Page-level text extractions
Start of Block

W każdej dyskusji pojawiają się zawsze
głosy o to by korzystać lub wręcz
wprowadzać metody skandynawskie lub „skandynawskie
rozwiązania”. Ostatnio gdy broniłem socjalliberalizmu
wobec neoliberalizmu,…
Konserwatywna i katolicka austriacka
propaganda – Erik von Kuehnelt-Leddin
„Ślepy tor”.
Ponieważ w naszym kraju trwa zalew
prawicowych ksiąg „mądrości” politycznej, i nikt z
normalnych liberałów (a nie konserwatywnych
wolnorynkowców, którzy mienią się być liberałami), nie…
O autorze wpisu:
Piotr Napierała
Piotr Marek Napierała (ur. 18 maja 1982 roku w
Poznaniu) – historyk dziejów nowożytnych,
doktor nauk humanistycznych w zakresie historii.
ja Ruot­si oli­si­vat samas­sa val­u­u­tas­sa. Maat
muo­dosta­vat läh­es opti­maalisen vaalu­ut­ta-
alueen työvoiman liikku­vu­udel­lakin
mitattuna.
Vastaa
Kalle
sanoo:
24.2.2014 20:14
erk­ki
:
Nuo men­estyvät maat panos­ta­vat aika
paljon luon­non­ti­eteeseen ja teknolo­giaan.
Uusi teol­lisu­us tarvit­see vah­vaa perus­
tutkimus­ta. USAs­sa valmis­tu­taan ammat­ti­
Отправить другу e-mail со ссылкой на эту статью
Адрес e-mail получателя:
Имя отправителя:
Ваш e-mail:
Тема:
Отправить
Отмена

End of Block
Start of Block

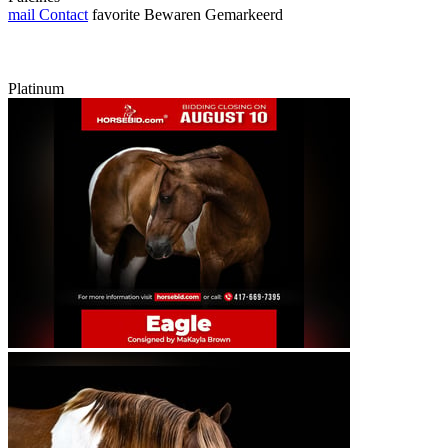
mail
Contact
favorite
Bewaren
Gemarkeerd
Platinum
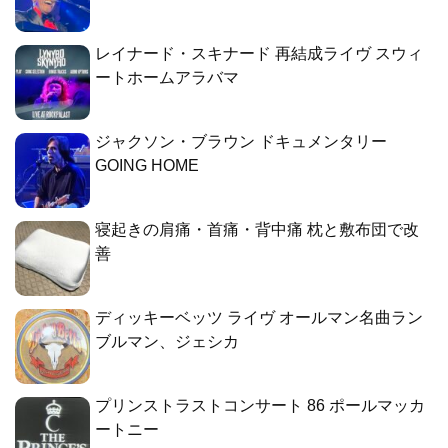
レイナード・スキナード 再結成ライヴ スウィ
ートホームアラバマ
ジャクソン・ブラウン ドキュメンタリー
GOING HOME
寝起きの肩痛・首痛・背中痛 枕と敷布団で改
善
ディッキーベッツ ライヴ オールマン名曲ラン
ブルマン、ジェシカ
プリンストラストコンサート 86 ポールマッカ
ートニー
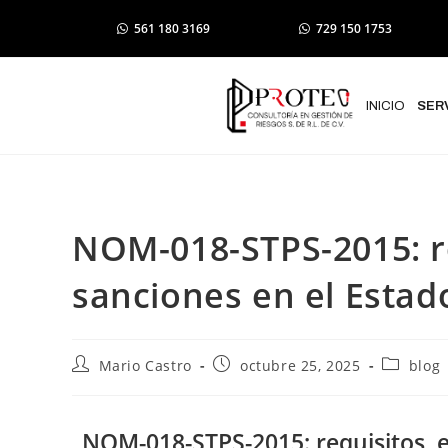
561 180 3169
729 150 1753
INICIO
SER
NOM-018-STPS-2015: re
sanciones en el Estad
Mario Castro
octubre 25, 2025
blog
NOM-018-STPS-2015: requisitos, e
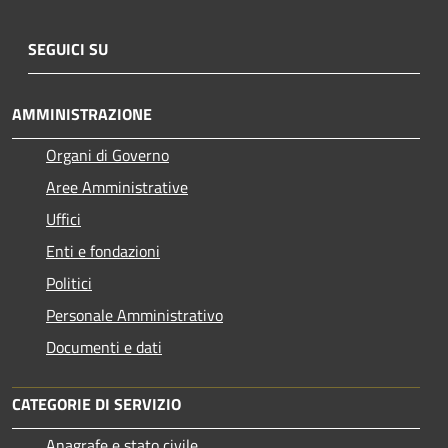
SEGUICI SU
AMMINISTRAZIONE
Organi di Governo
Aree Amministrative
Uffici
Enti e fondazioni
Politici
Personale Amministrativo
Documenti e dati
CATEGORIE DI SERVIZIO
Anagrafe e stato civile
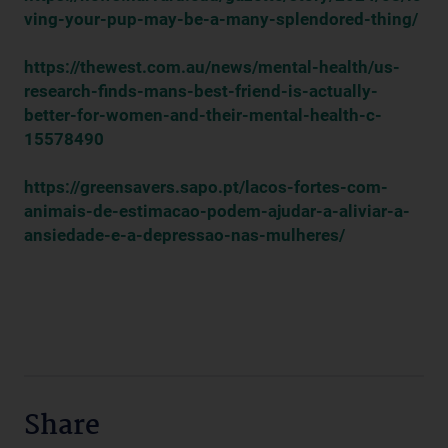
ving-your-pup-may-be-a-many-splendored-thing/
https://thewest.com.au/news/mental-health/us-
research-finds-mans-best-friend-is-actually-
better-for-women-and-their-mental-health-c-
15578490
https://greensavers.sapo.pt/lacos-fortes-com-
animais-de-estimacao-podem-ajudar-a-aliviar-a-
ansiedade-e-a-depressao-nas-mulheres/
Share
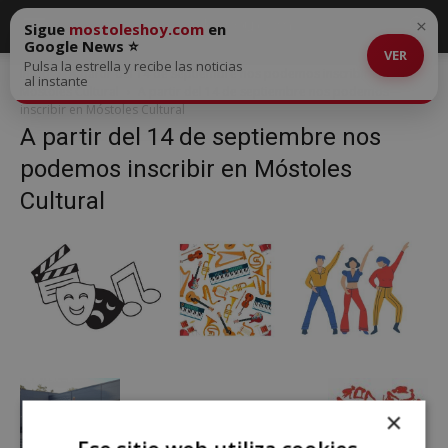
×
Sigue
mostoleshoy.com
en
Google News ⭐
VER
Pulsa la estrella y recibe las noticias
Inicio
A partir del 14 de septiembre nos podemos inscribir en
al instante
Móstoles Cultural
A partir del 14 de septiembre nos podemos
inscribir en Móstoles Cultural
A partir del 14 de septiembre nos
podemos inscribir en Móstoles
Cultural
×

End of Block

PROBLEM TO SOLVE.
Among the entries above, the line containing "W każdej dyskusji pojawiają się zawsze", the line containing "normalnych liberałów (a nie konserwatywnych", and all lines between them are to be restated word for word; nothing else belongs in the reply.

EXERCISE RESULT.
W każdej dyskusji pojawiają się zawsze
głosy o to by korzystać lub wręcz
wprowadzać metody skandynawskie lub „skandynawskie
rozwiązania”. Ostatnio gdy broniłem socjalliberalizmu
wobec neoliberalizmu,…
Konserwatywna i katolicka austriacka
propaganda – Erik von Kuehnelt-Leddin
„Ślepy tor”.
Ponieważ w naszym kraju trwa zalew
prawicowych ksiąg „mądrości” politycznej, i nikt z
normalnych liberałów (a nie konserwatywnych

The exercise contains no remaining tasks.